BEGIN TEXT PASSAGE
Biostatistician

It is a widely spread view that biostatisticians should be involved only after data has been collected. But involving a biostatistician already in the planning phase can efficiently save time and money throughout the whole duration of the trial. In the planning phase, a biostatistician has an important impact on the structure and type of the study. The definition of the objective of the trial is done by considering scientific and logistical aspects, to determine which objective is most likely to result in a successful and meaningful trial. Here, the biostatistician advises on endpoints for the trial, which should be objectively measurable and clearly defined. It has to be defined if the trial is of confirmatory nature or solely exploratory, as well as the number of treatment arms and how they are embedded in the trial design. Only then the sample size can be calculated by the biostatistician, which has a large influence on the costs, logistics and duration of the clinical trial.

Further aspects in this phase of the trial, that involve biostatisticians, are decisions regarding the use and type of randomization, whether interim analyses can and should be conducted and how exactly the primary endpoint of the trial will be analyzed. All of this will be formalized in a Clinical Study Protocol or Clinical Investigation Plan. As such, involving a biostatistician during the planning phase of the trial can not only optimize the use of resources but also maximize the success probability of a clinical trial. During the active phase of the trial, biostatisticians monitor the ongoing trial and provide support for making decisions that may impact the analysis at the end of the trial. They may further be involved in identifying issues with data quality and integrity, and conducting any interim analyses foreseen for the trial. The biostatistician will also set up a Statistical Analysis Plan, which prospectively describes the technical details of the entire trial analysis in greater (and more technical) detail.

Finally, in the close-out phase a final check of the data and any preconditions for the analysis will usually be performed and the database locked. Only after that, all data will be provided to the biostatistician and analyzed according to the planned analysis. Once the results are available, a Clinical Study Report or Clinical Investigation Report must be written, which is generally also reviewed or co-authored by the biostatistician to confirm that all results were interpreted correctly. At the very end, the biostatistician must also ensure that everything is documented and archived correctly.
END TEXT PASSAGE
QUESTIONS:
1. Answer each question about the biostatistician passage.
(a) In which document or documents are the planning-phase decisions formalized?
(b) What does the Statistical Analysis Plan describe?
(c) In the close-out phase, what is usually done before all data are provided to the biostatistician?
2. Reproduce the biostatistician passage from "Finally, in the" up to and including "and archived correctly.".
BEGIN MATERIAL PROVIDED
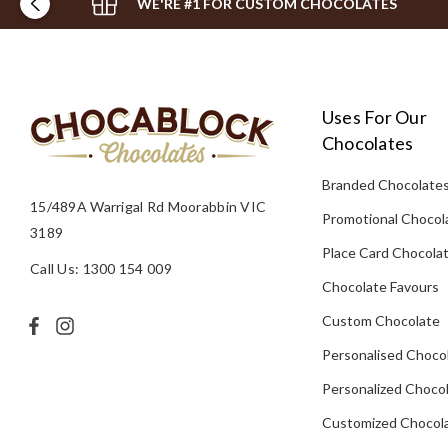
WE'RE #1 FOR CUSTOM CHOCOLATES
Uses For Our
Chocolates
Branded Chocolate
15/489A Warrigal Rd Moorabbin VIC
Promotional Chocol
3189
Place Card Chocola
Call Us: 1300 154 009
Chocolate Favours
Custom Chocolate
Personalised Choco
Personalized Chocol
Customized Chocola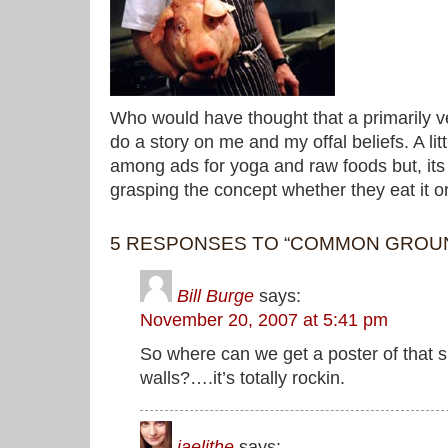
Who would have thought that a primarily 
do a story on me and my offal beliefs. A lit
among ads for yoga and raw foods but, its 
grasping the concept whether they eat it or
5 RESPONSES TO “COMMON GROU
Bill Burge
says:
November 20, 2007 at 5:41 pm
So where can we get a poster of that 
walls?….it’s totally rockin.
jaelithe
says: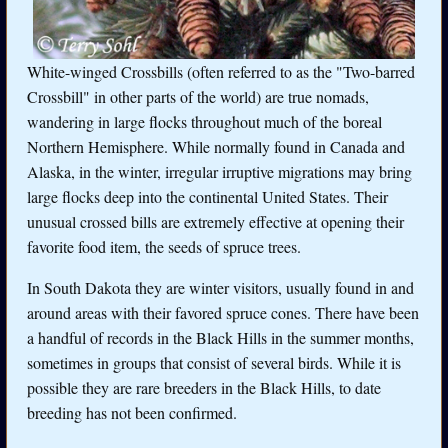
White-winged Crossbills (often referred to as the "Two-barred
Crossbill" in other parts of the world) are true nomads,
wandering in large flocks throughout much of the boreal
Northern Hemisphere. While normally found in Canada and
Alaska, in the winter, irregular irruptive migrations may bring
large flocks deep into the continental United States. Their
unusual crossed bills are extremely effective at opening their
favorite food item, the seeds of spruce trees.
In South Dakota they are winter visitors, usually found in and
around areas with their favored spruce cones. There have been
a handful of records in the Black Hills in the summer months,
sometimes in groups that consist of several birds. While it is
possible they are rare breeders in the Black Hills, to date
breeding has not been confirmed.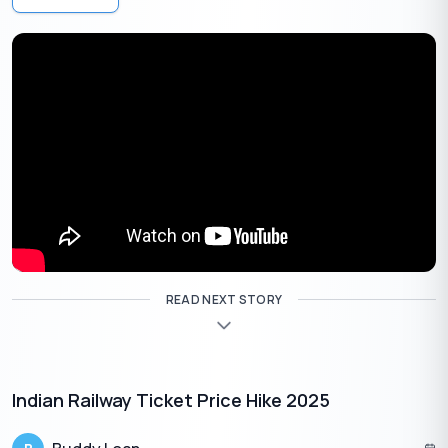
like the
Stand-Up India Initiative
offer lower interest
rates for women entrepreneurs, promoting inclusivity and
diversity in the startup ecosystem.
Investing in India’s Future:
Government-backed loans
empower startups to invest in crucial areas like technology
adoption, R&D, and marketing. According to a recent
report by Nasscom, startups backed by government
schemes witnessed a 25% increase in R&D investment in
2023, showcasing the positive impact of financial support
on innovation (Source: Nasscom Startup Ecosystem
Report 2023).
Beyond Funding:
By stimulating entrepreneurship
across diverse sectors, these initiatives contribute to job
READ NEXT STORY
creation, talent development, and the overall growth of
the Indian economy. For instance,
the Atal Innovation
Mission (AIM)
has established over 7,500 tinkering labs
across India, nurturing young minds and fostering a culture
Indian Railway Ticket Price Hike 2025
of innovation at the grassroots level (Source: Atal
Innovation Mission website).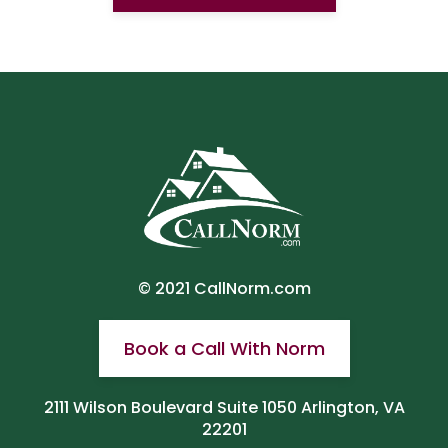
© 2021
CallNorm.com
Book a Call With Norm
2111 Wilson Boulevard Suite 1050 Arlington, VA
22201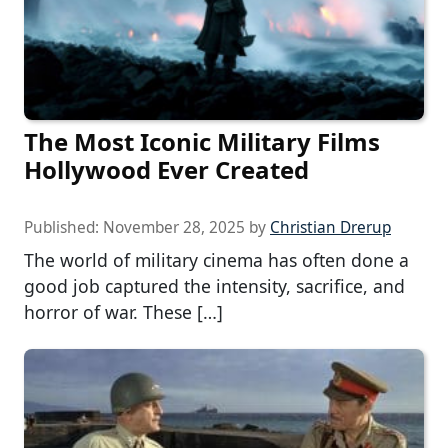
The Most Iconic Military Films
Hollywood Ever Created
Published:
November 28, 2025
by
Christian Drerup
The world of military cinema has often done a
good job captured the intensity, sacrifice, and
horror of war. These […]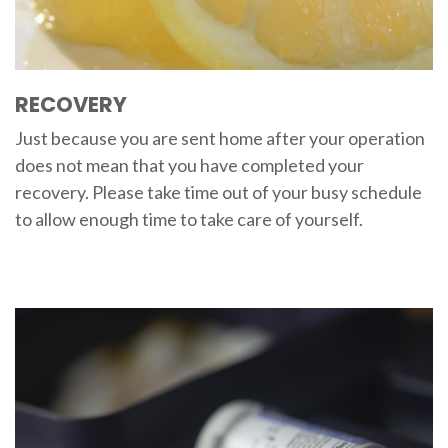
RECOVERY
Just because you are sent home after your operation
does not mean that you have completed your
recovery. Please take time out of your busy schedule
to allow enough time to take care of yourself.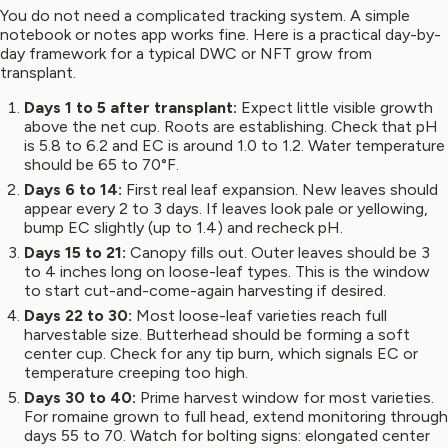
You do not need a complicated tracking system. A simple
notebook or notes app works fine. Here is a practical day-by-
day framework for a typical DWC or NFT grow from
transplant.
Days 1 to 5 after transplant:
Expect little visible growth
above the net cup. Roots are establishing. Check that pH
is 5.8 to 6.2 and EC is around 1.0 to 1.2. Water temperature
should be 65 to 70°F.
Days 6 to 14:
First real leaf expansion. New leaves should
appear every 2 to 3 days. If leaves look pale or yellowing,
bump EC slightly (up to 1.4) and recheck pH.
Days 15 to 21:
Canopy fills out. Outer leaves should be 3
to 4 inches long on loose-leaf types. This is the window
to start cut-and-come-again harvesting if desired.
Days 22 to 30:
Most loose-leaf varieties reach full
harvestable size. Butterhead should be forming a soft
center cup. Check for any tip burn, which signals EC or
temperature creeping too high.
Days 30 to 40:
Prime harvest window for most varieties.
For romaine grown to full head, extend monitoring through
days 55 to 70. Watch for bolting signs: elongated center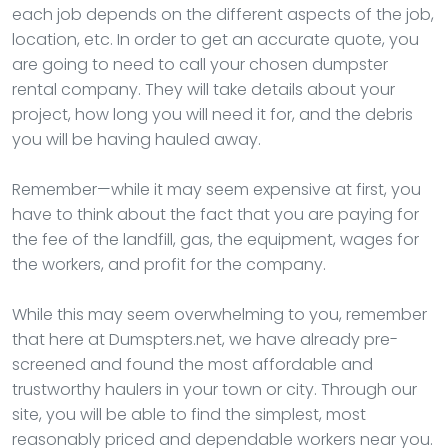
each job depends on the different aspects of the job,
location, etc. In order to get an accurate quote, you
are going to need to call your chosen dumpster
rental company. They will take details about your
project, how long you will need it for, and the debris
you will be having hauled away.
Remember—while it may seem expensive at first, you
have to think about the fact that you are paying for
the fee of the landfill, gas, the equipment, wages for
the workers, and profit for the company.
While this may seem overwhelming to you, remember
that here at Dumspters.net, we have already pre-
screened and found the most affordable and
trustworthy haulers in your town or city. Through our
site, you will be able to find the simplest, most
reasonably priced and dependable workers near you.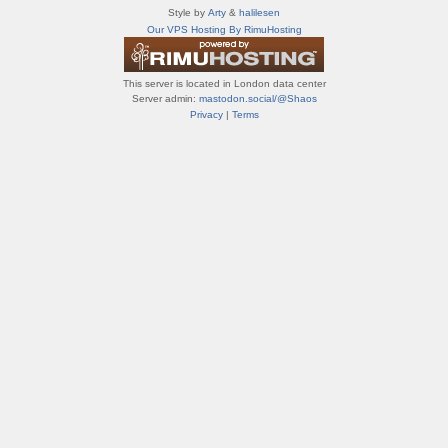
т
Style by
Arty
&
halilesen
и
Our VPS Hosting By RimuHosting
ф
о
р
This server is located in London data center
у
Server admin:
mastodon.social/@Shaos
м
Privacy
|
Terms
ы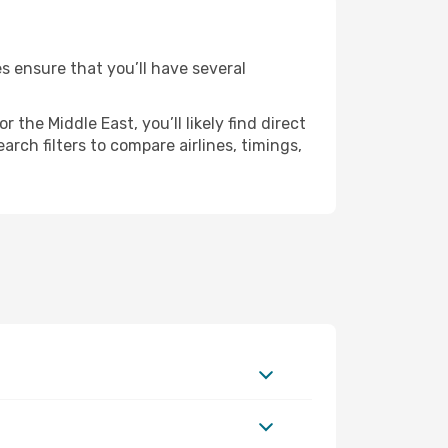
es ensure that you’ll have several
the Middle East, you’ll likely find direct
rch filters to compare airlines, timings,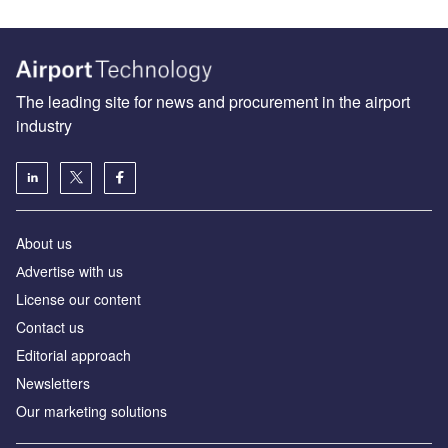
The leading site for news and procurement in the airport
industry
About us
Аdvertise with us
License our content
Contact us
Editorial approach
Newsletters
Our marketing solutions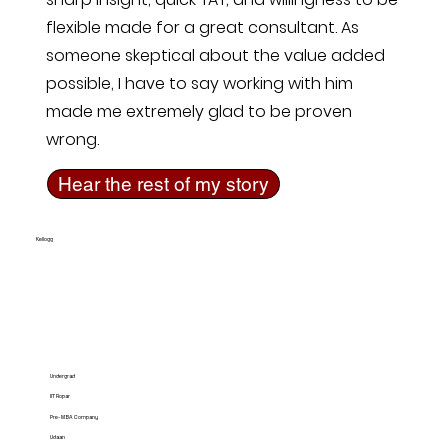
flexible made for a great consultant. As
someone skeptical about the value added
possible, I have to say working with him
made me extremely glad to be proven
wrong.
Hear the rest of my story
Kellogg
Undergrad
IIT Ropar
Pre-MBA Company
Udaan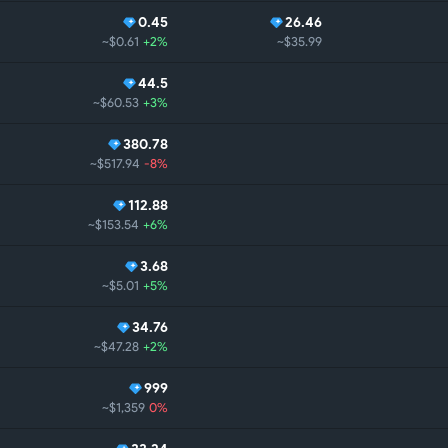
0.45
26.46
~$0.61
+2%
~$35.99
44.5
~$60.53
+3%
380.78
~$517.94
-8%
112.88
~$153.54
+6%
3.68
~$5.01
+5%
34.76
~$47.28
+2%
999
~$1,359
0%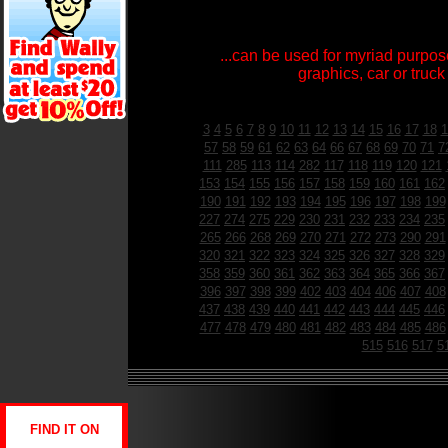
...can be used for myriad purpose
graphics, car or truck
3
4
5
6
7
8
9
10
11
12
13
14
15
16
17
18
1
57
58
59
61
62
63
64
66
67
68
69
70
71
7
111
285
113
114
282
117
118
119
120
121
153
154
155
156
157
158
159
160
161
162
190
191
192
193
194
195
196
197
198
199
227
274
275
229
230
231
232
233
234
235
265
266
268
269
270
271
272
273
290
291
320
321
322
323
324
325
326
327
328
329
358
359
360
361
362
363
364
365
366
367
396
397
398
399
402
403
404
406
407
408
437
438
439
440
441
442
443
444
445
446
477
478
479
480
481
482
483
484
485
486
515
516
517
5
FIND IT ON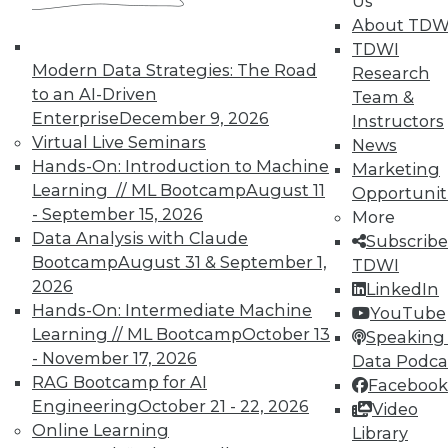
Us
work can pay off.
About TDW
TDWI
August 4, 2015
Modern Data Strategies: The Road
Research
to an AI-Driven
Team &
Enterprise
December 9, 2026
Instructors
Virtual Live Seminars
News
Hands-On: Introduction to Machine
Marketing
Learning // ML Bootcamp
August 11
Opportunit
- September 15, 2026
More
Data Analysis with Claude
Subscribe
Bootcamp
August 31 & September 1,
TDWI
2026
LinkedIn
Hands-On: Intermediate Machine
YouTube
Learning // ML Bootcamp
October 13
Speaking 
- November 17, 2026
Data Podca
RAG Bootcamp for AI
Facebook
Engineering
October 21 - 22, 2026
Video
Online Learning
Library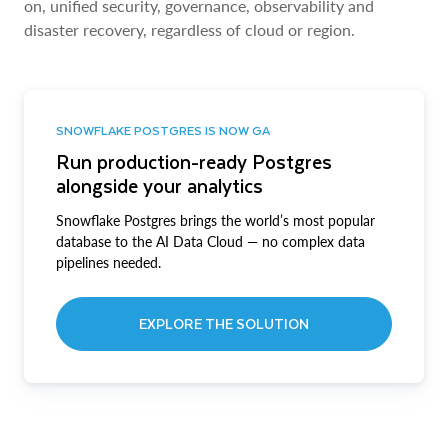
on, unified security, governance, observability and
disaster recovery, regardless of cloud or region.
SNOWFLAKE POSTGRES IS NOW GA
Run production-ready Postgres
alongside your analytics
Snowflake Postgres brings the world’s most popular
database to the AI Data Cloud — no complex data
pipelines needed.
EXPLORE THE SOLUTION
END MATERIAL PROVIDED
EXERCISE RESULTS:
1.
(a) A Clinical Study Protocol or Clinical Investigation Plan.
(b) It prospectively describes the technical details of the entire trial analysis in greater (and more technical) detail.
(c) A final check of the data and any preconditions for the analysis is performed, and the database is locked.

2.
Finally, in the close-out phase a final check of the data and any preconditions for the analysis will usually be performed and the database locked. Only after that, all data will be provided to the biostatistician and analyzed according to the planned analysis. Once the results are available, a Clinical Study Report or Clinical Investigation Report must be written, which is generally also reviewed or co-authored by the biostatistician to confirm that all results were interpreted correctly. At the very end, the biostatistician must also ensure that everything is documented and archived correctly.